Selasa, 11 Oktober 2011

Inflasi

Pelajaran ekonomi di sekolah mendefinisikan inflasi sebagai keadaan perekonomian dimana-mana harga-harga barang dan jasa cenderung meningkat. Ini berarti pula bahwa nilai uang yang kita miliki secara riil mengalami penurunan. Inflasi sendiri merupakan salah satu variabel yang menjadi bahasan utama dalam perekonomian makro, selain PDB (atau Pendapatan Nasional) dan tingkat pengangguran.
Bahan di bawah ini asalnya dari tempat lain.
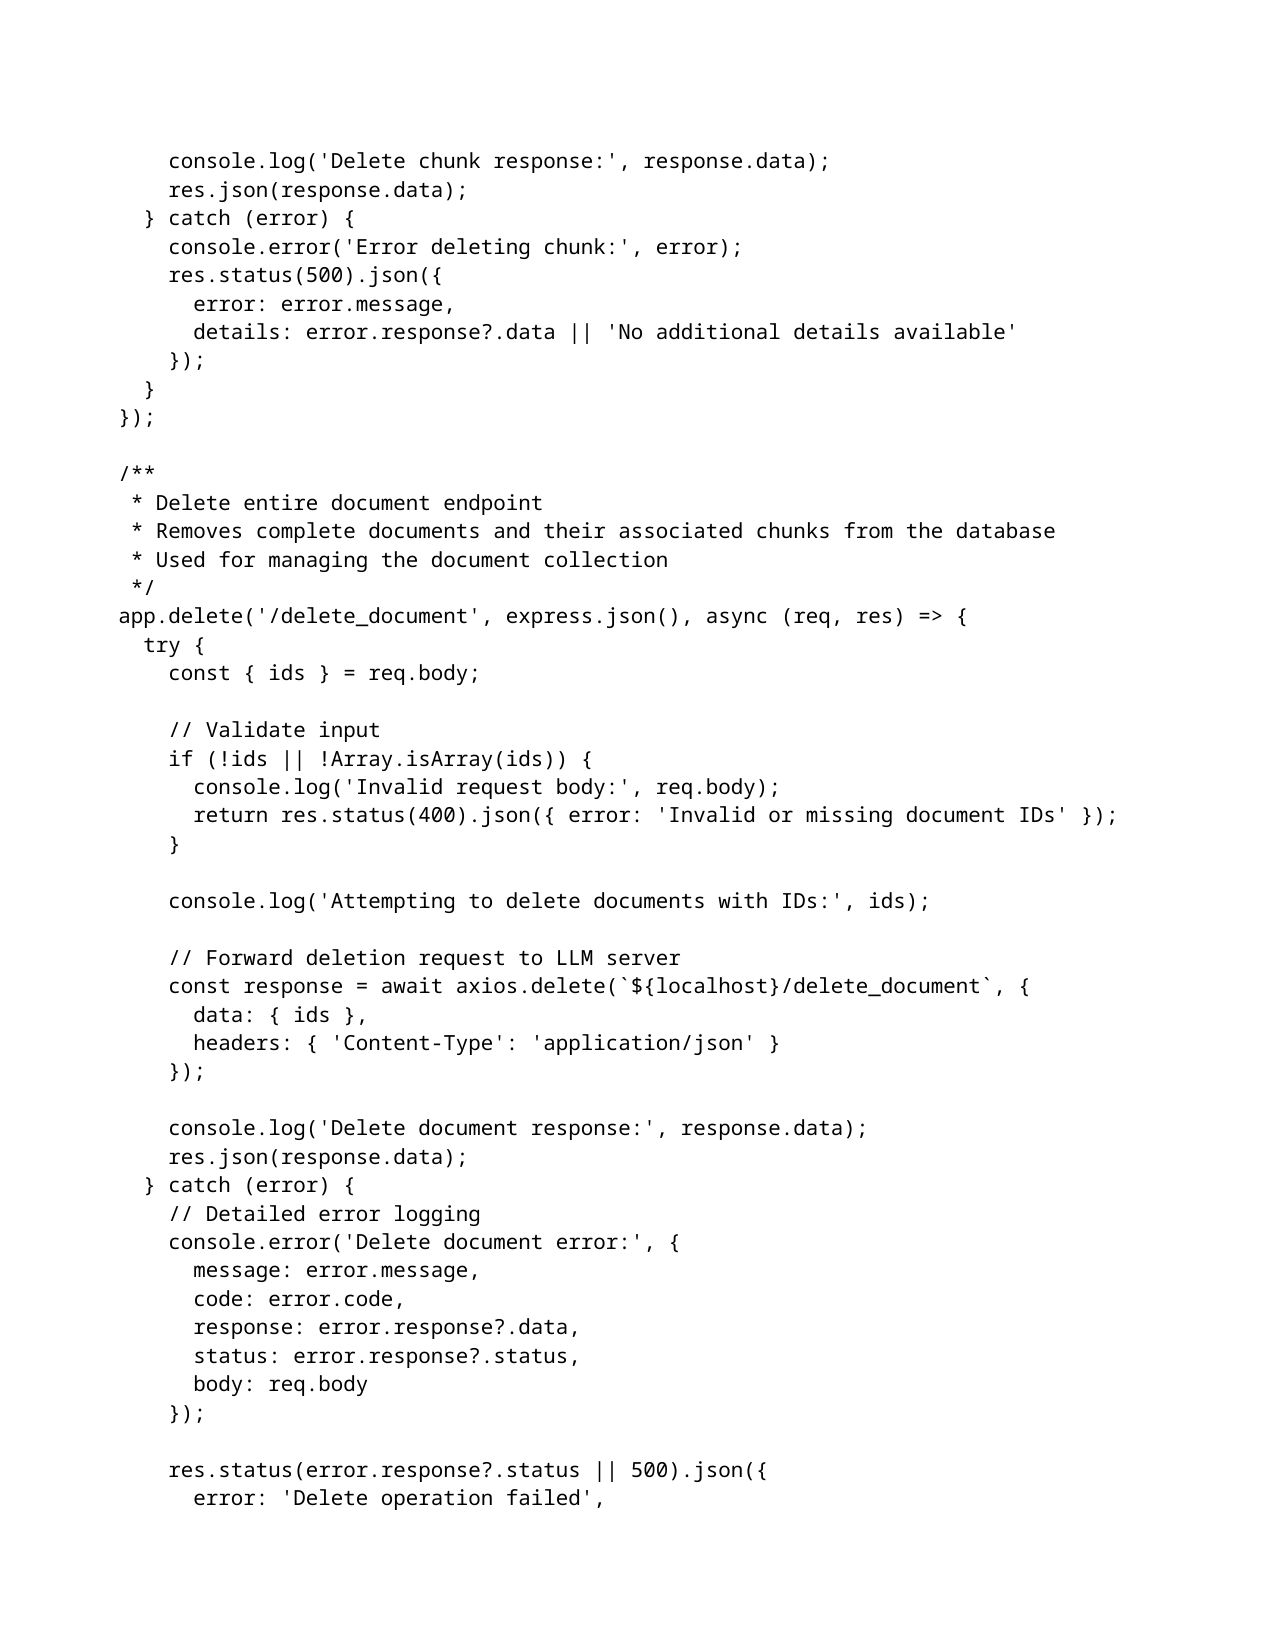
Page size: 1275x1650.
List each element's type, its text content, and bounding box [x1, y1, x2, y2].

text try { [118, 630, 1157, 658]
text /** [118, 459, 1157, 488]
text // Validate input [118, 715, 1157, 744]
text * Used for managing the document collection [118, 545, 1157, 573]
text app.delete('/delete_document', express.json(), async (req, res) => { [118, 602, 1157, 630]
text data: { ids }, [118, 1000, 1157, 1028]
text }); [118, 1057, 1157, 1085]
text console.error('Error deleting chunk:', error); [118, 232, 1157, 260]
text res.status(500).json({ [118, 260, 1157, 289]
text * Delete entire document endpoint [118, 488, 1157, 516]
text if (!ids || !Array.isArray(ids)) { [118, 744, 1157, 772]
text }); [118, 346, 1157, 374]
text }); [118, 1398, 1157, 1426]
text }); [118, 402, 1157, 431]
text details: error.response?.data || 'No additional details available' [118, 317, 1157, 346]
text response: error.response?.data, [118, 1312, 1157, 1341]
text // Forward deletion request to LLM server [118, 943, 1157, 971]
text console.log('Delete chunk response:', response.data); [118, 147, 1157, 175]
text console.log('Delete document response:', response.data); [118, 1113, 1157, 1142]
text * Removes complete documents and their associated chunks from the database [118, 516, 1157, 545]
text res.status(error.response?.status || 500).json({ [118, 1455, 1157, 1483]
text res.json(response.data); [118, 1142, 1157, 1170]
text error: error.message, [118, 289, 1157, 317]
text console.log('Attempting to delete documents with IDs:', ids); [118, 886, 1157, 914]
text } [118, 374, 1157, 402]
text } [118, 829, 1157, 857]
text message: error.message, [118, 1256, 1157, 1284]
text console.log('Invalid request body:', req.body); [118, 772, 1157, 801]
text const response = await axios.delete(`${localhost}/delete_document`, { [118, 971, 1157, 1000]
text status: error.response?.status, [118, 1341, 1157, 1369]
text console.error('Delete document error:', { [118, 1227, 1157, 1256]
text } catch (error) { [118, 1170, 1157, 1199]
text const { ids } = req.body; [118, 658, 1157, 687]
text */ [118, 573, 1157, 602]
text error: 'Delete operation failed', [118, 1483, 1157, 1512]
text code: error.code, [118, 1284, 1157, 1312]
text } catch (error) { [118, 203, 1157, 232]
text body: req.body [118, 1369, 1157, 1398]
text headers: { 'Content-Type': 'application/json' } [118, 1028, 1157, 1057]
text res.json(response.data); [118, 175, 1157, 203]
text return res.status(400).json({ error: 'Invalid or missing document IDs' }); [118, 801, 1157, 829]
text // Detailed error logging [118, 1199, 1157, 1227]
Mungkin kita kurang menyadari bahwa inflasi juga bentuk lain dari pajak negara tanpa UU, yakni sebesar nilai penyusutan uang tersebut. Jadi negara bisa meningkatkan ‘penghasilan semu’ dengan mencetak uang, yang biasa disebut seigniorage.  
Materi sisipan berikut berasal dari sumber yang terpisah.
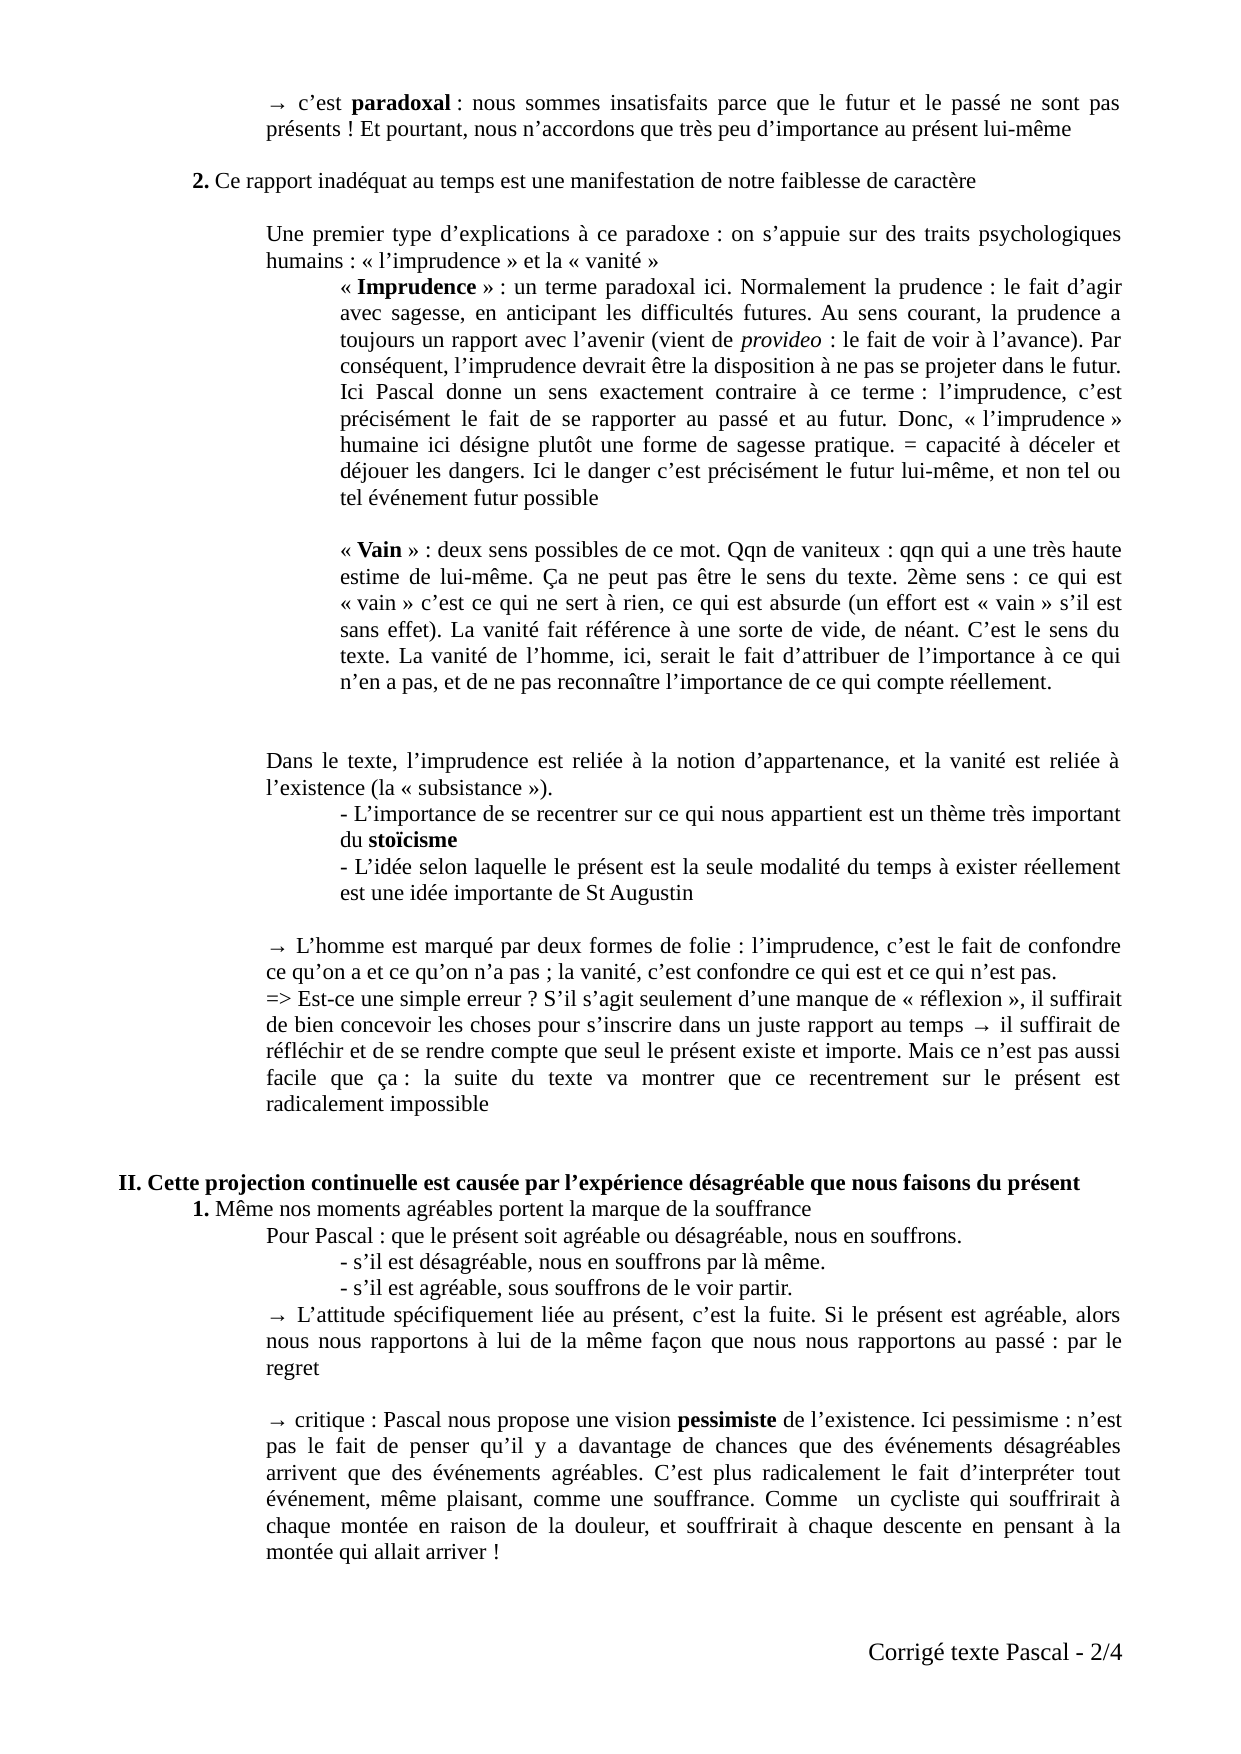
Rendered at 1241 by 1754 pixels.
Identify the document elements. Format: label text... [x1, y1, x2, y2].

Bagi pengusaha, inflasi menjadi instrumen pemotong upah dan gaji. Ketika pengusaha merasa bahwa tingkat upah dan gaji karyawannya terlalu tinggi, tentu kurang elegan untuk mengurangi nominalnya. Kombinasi dari pengusah yang segan dan karyawannya enggan, maka biarlah inflasi yang melakukannya.
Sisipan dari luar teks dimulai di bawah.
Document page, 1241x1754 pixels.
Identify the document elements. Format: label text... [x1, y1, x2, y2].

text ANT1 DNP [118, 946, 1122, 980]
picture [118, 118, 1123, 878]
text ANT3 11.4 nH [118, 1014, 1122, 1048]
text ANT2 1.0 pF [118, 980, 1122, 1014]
Itu inflasi di dunia ekonomi. Sekarang kita berpindah ke dunia lain. Ternyata inflasi bisa juga menyerang pemaknaan kita terhadap suatu istilah. Kata-kata tertentu telah mengalami pengurangan nilai dari yang semestinya. Seperti di bawah ini:
Syirik.
Definisi secara bebas untuk syirik adalah perbuatan memposisikan mahluk sebagai Tuhan. Dengan kalimat lain adalah meningkatkan status mahluk menjadi Tuhan. Namun makna sekarang menjadi seakan-akan menyekutukan Tuhan hanya sebatas secara fisik. Sebatas bentuk animisme, dinamisme, dan berhala-berhala lain. Kita sering lupa bahwa memberhalakan pendapat atau tafsir tertentu juga merupakan bentuk lain dari syirik.
Jihad.
Terorisme dan bom bunuh diri merupakan bentuk penyempitan makna jihad. Jihad hanya berkutat dengan kebencian dan darah. Nampaknya jihad telah terhiperinflasi. Padahal menurut Nabi, ada jihad yang lebih besar dari perang Badar, yaitu jihad melawn hawa nafsu. Perang badar sendiri adalah perang yang sangat penting. Andai saat itu pasukan Nabi kalah dan Madinah bisa dikuasai lawan, sejarah akan jauh berbeda dari sekarang.
Jihad harusnya bisa sangat luas. Segala sesuatu yang diusahakan untuk meningkatkan kemanfaatan dan makna hidup, itulah jihad. Bekerja untuk menafkahi keluarga, belajar, mengajar, memimpin, usaha-usaha mengentaskan kemiskinan, pemberantasan korupsi, dan menjaga kelestarian ekologi, dll adalah bentuk-bentuk jihad.
Silaturahmi.
Silaturahmi sekarang ini hanya sebatas saling mengunjung saat lebaran. Seharusnya silaturahmi adalah menyambung kasih sayang sebenar-benar kasih sayang. Seperti yang telah kita singgung di judul lainnya di blog ini, begitu dahsyatnya efek kasih sayang (rohmah). Simpati, empati, berbagi kebahagiaan tanpa iri, dengki, hasud dll.
Inna lillaah wa innaa ilaihi rooji’uun.
Kalimat yang ini sudah dimonopoli hanya saat mendengar kematian. Sebenarnya idiom ini penting untuk menset diri agar selalu ingat akan asal hidup dan tujuannya. Bahwa hidup manusia hanyalah untuk kembali kepada dekapan Ilahi. Untuk selalu menjaga fitrah dan sejalan dengan modal dari Tuhan berupa nurani. Inna lillaah wa innaa ilaihi rooji’uun menumbuhkan sifat-sifat positif dan menjaga hati agar selalu mereguk nikmat kebahagiaan.

Tentu saja anda juga bisa menambah kata-kata lain terinflasi yang sudah ‘membumi’ di sekitar kita.